▸ **What to produce**: Only the lines below starting at the one that contains "werden. Die Verarbeitung" and ending at the one that contains "Funktion können diese" are to be reproduced, exactly and with both ends kept.

Collected data:
■ ■ ■ ■ ■ ■ ■
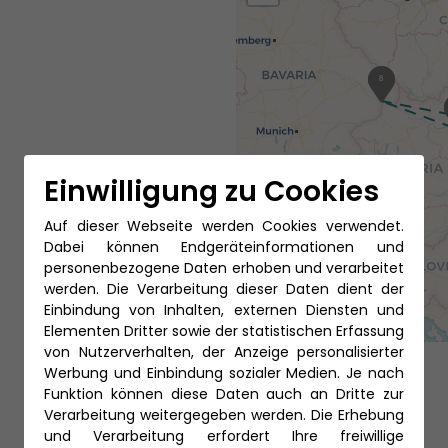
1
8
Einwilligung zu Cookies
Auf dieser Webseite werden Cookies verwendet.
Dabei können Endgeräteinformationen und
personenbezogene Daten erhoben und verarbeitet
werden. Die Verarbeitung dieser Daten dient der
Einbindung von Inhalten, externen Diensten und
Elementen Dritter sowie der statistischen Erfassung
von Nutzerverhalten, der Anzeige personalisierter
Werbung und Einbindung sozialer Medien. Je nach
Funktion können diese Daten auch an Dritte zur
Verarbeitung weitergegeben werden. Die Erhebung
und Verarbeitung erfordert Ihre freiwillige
■ ■ ■ ■ ■ ■ ■
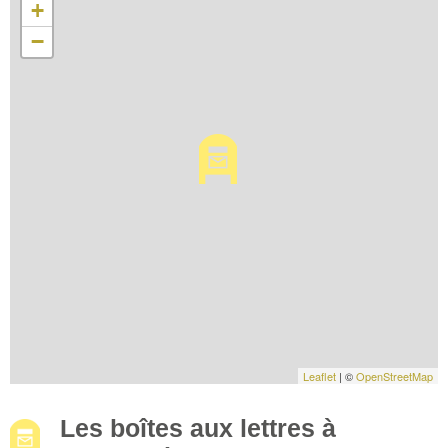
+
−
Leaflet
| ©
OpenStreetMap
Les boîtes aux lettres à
■ ■ ■ ■ ■ ■ ■
▸ **Completed task**:
werden. Die Verarbeitung dieser Daten dient der
Einbindung von Inhalten, externen Diensten und
Elementen Dritter sowie der statistischen Erfassung
von Nutzerverhalten, der Anzeige personalisierter
Werbung und Einbindung sozialer Medien. Je nach
Funktion können diese Daten auch an Dritte zur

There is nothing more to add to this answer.